• _Given passage_:
_ _ _

The problem arises when more than one plugin decides to modify a library module (eg. string) by adding extra functions with the same name, but possibly different functionality. For example
function string:trim()
return self:match "^%s*(.-)%s*$"
end
Whilst it’s relatively straight-forward to ensure that different plugins using this syntax are isolated from each other…
local paddedString = " a string with extra blanks at the ends "
local trimmed = string.trim (paddedString)
…it’s actually somewhat harder to handle this syntax, which also needs to work…
local trimmed = paddedString: trim()
However, the latest release does handle this.
There is an additional console > Scheduler > Sandboxes page (the scheduler handles both scheduling and context switching) to show which plugins are the offenders:
Here, device #3 is AltUI and #345 is ALTHue. You can see the code fix which @amg0 made to avoid a name conflict with the split function, before this was fixed in openLuup. No such code work-arounds should now be necessary. Both string and table libraries are now sandboxed.
I still believe, however, that it is bad practice to modify system libraries.
add archive_video request (&format=1 for snapshots only)
refactored HTTP and SMTP servers
improved io.server closed socket handling
The big change here is a full implementation POP3 server, along with some permanent mailboxes:
mail@openLuup.local - a normal mailbox from which full messages (with any attachments) may be retrieved
events@openLuup.local - only the subject line of any mail sent here will be retained
Together with the SMTP server, the POP3 server allows a fully internal LAN system to send, store, and retrieve email messages. It can conveniently be accessed by almost any email client. I send trigger messages from my camera to both images@openLuup.local which just stores the attached images in the images/ folder, and also events@openLuup.local which lets me review any trigger times on an old iPod Touch.
Of course, if you want this to work when you are away from your home LAN, then you’d need to forward these via VeraAlerts or some such additional plugin.
Your email client can be used to manage the deletion of files from the mailboxes, or, alternatively, a timed scene using the openLuup SendToTrash and EmptyTrash actions will do the job automatically.
Other applications are up to your own imagination (please share!)
VeraBridge ‘onDashboard’ attribute, to allow Vera favourites (thanks @rafale77)
add Trash to console Files menu
link to images from console Images page
fix LastTrip name in I_openLuupCamera1.xml motion sensor (was LastTripped, wrongly)
The major enhancement here is a callback for incoming UDP datagrams from specified ports.
The luup.register_handler() function has been extended to be able to specify the UDP protocol and a port to listen on. The handler is called with a similar parameter list to regular callback functions, but with slightly different semantics:
port - the incoming port as a string, eg. “2222”

_ _ _

• _Data block_:
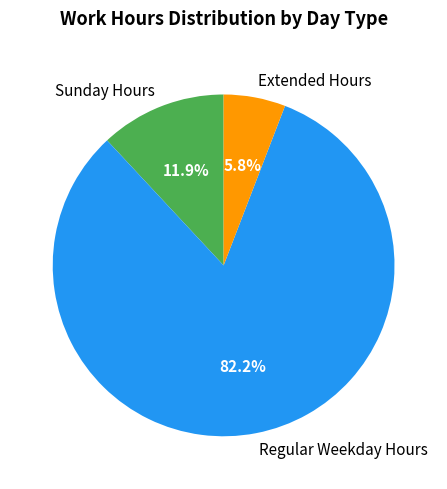

Is Regular Weekday Hours the majority of the pie?

Yes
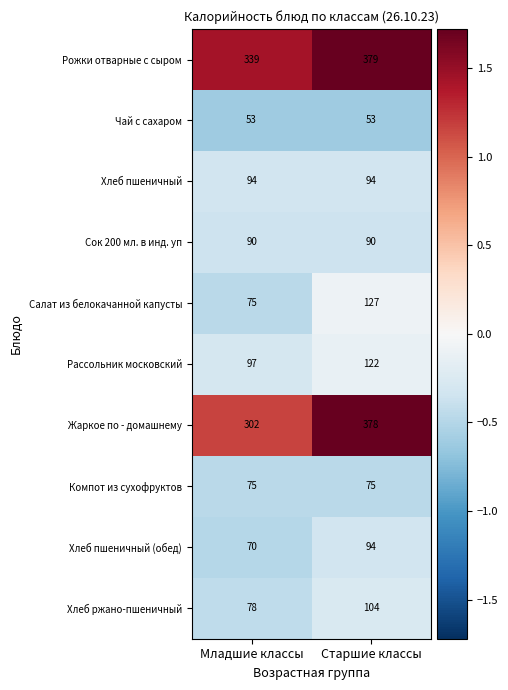

The Компот из сухофруктов series shows 75 at Старшие классы. True or false?

True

_ _ _

Pick up the openLuup release notes above right after the final line and write the next part.

• _Output below_:
data - a table with {datagram = received_datagram_string, ip = sender_ip}
protocol - “udp”, in this case
So, for example, in Lua Startup, or within a plugin you could write:
function myUDPcallback (port, data, protocol)
print "Incoming UDP!"
print (port)
print ((json.encode(data)))
print (protocol)
end
luup.register_handler ("myUDPcallback", "udp:2222")
The callback handler is called for each incoming datagram.
I don’t use the testing branch very often, but this is a slightly unusual set of circumstances.
To address some fundamental problems of device loading, I have replaced the XML decoder with a DOM-style implementation. This has meant some significant modifications to the loader module, which reads all the device / service / implementation files. Since it’s such a basic change, I thought it wise to test thoroughly. I have done my best to do so, updating the unit tests (now over 200 separate ones are run) and running the loader itself on over 350 UPnP files. In the process I have uncovered some interesting errors and omissions, not only in third-party files, but also in standard Vera/MiOS ones. I’ve let a few other plugin developers know about theirs, but hold out no hope for Vera changing anything.
You may blame @a-lurker for instigating this change:
There is some problem with empty tags or tags that contain no ‘child’ tags being searched for when there is a single ‘parent’ tag. Just white space, or missing child tag or completely empty is allowed between tags but in this case needs to be ignored.
As an additional carrot to try this version out, I’ve taken the opportunity to fix/add a couple of other things:
RunScene - the openLuup plugin now supports this action (within the openLuup service. Thanks to @rafale77 for the suggestion.) It means that this is now available as a menu-selectable scene action. Use with care and try not to create recursive calls to the same scene, or an infinite loop!
SetHouseMode - the VeraBridge plugin now supports this action (within the VeraBridge service.) It means that changing house mode is now accessible as a menu-selectable scene action
category and subcategory - should now be correctly retained across reloads (thanks @rafale77)
scheduled scene time - should now update correctly for scenes which are cancelled by their Lua code (thanks @rafale77)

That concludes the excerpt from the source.